- **DOCUMENT SECTION**:

USC getting key contributions from young defensive linemen
LOS ANGELES (AP) — Optimism has been hard to come by at Southern California this season, but the play of defensive linemen Brandon Pili, Jay Tufele, Marlon Tuipulotu and Jacob Lichtenstein has been a bright spot.
The four have combined for 12 1/2 tackles for loss and 6 1/2 sacks, with the second-year players looking like the difference-makers the Trojans have lacked up front for nearly a decade.
"I think the sky is the limit," Pili said. "We've all developed so much from last year and we still have a lot of developing to do. Everything that we have accomplished this year, it's imperative, and I think the jump between this year and next year is going to be even better."
Dominance and depth on the defensive line were integral to the unprecedented success USC had in the 2000's under coach Pete Carroll. While the Trojans (5-5, 4-4 Pac-12) have continued to produce standout defensive linemen such as Leonard Willians following Carroll's departure at the end of the 2009 season, USC has not had the overwhelming talent in the trenches that allowed Carroll to deploy waves of productive run stuffers and pass rushers.

- **REQUIRED WORK**:
A - Name the four defensive linemen the USC article credits with combining for 12 1/2 tackles for loss and 6 1/2 sacks.
B - Extract the text read from the record below, keeping every line as it appears, and leave the picture out of your answer.

- **DATA IN THIS EXERCISE**:

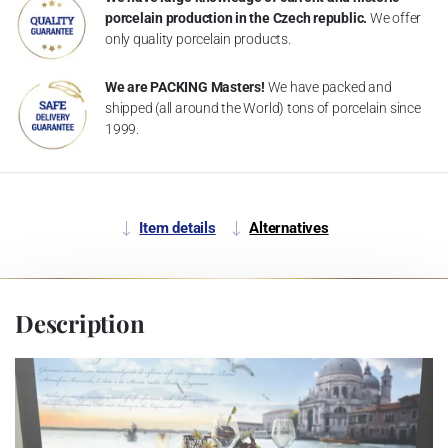
porcelain production in the Czech republic.
We offer
only quality porcelain products.
We are PACKING Masters!
We have packed and
shipped (all around the World) tons of porcelain since
1999.
Item details
Alternatives
Description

- **ANSWERS FOR THE TASKS**:
A - Brandon Pili, Jay Tufele, Marlon Tuipulotu, Jacob Lichtenstein

B -
porcelain production in the Czech republic.
We offer
only quality porcelain products.
We are PACKING Masters!
We have packed and
shipped (all around the World) tons of porcelain since
1999.
Item details
Alternatives
Description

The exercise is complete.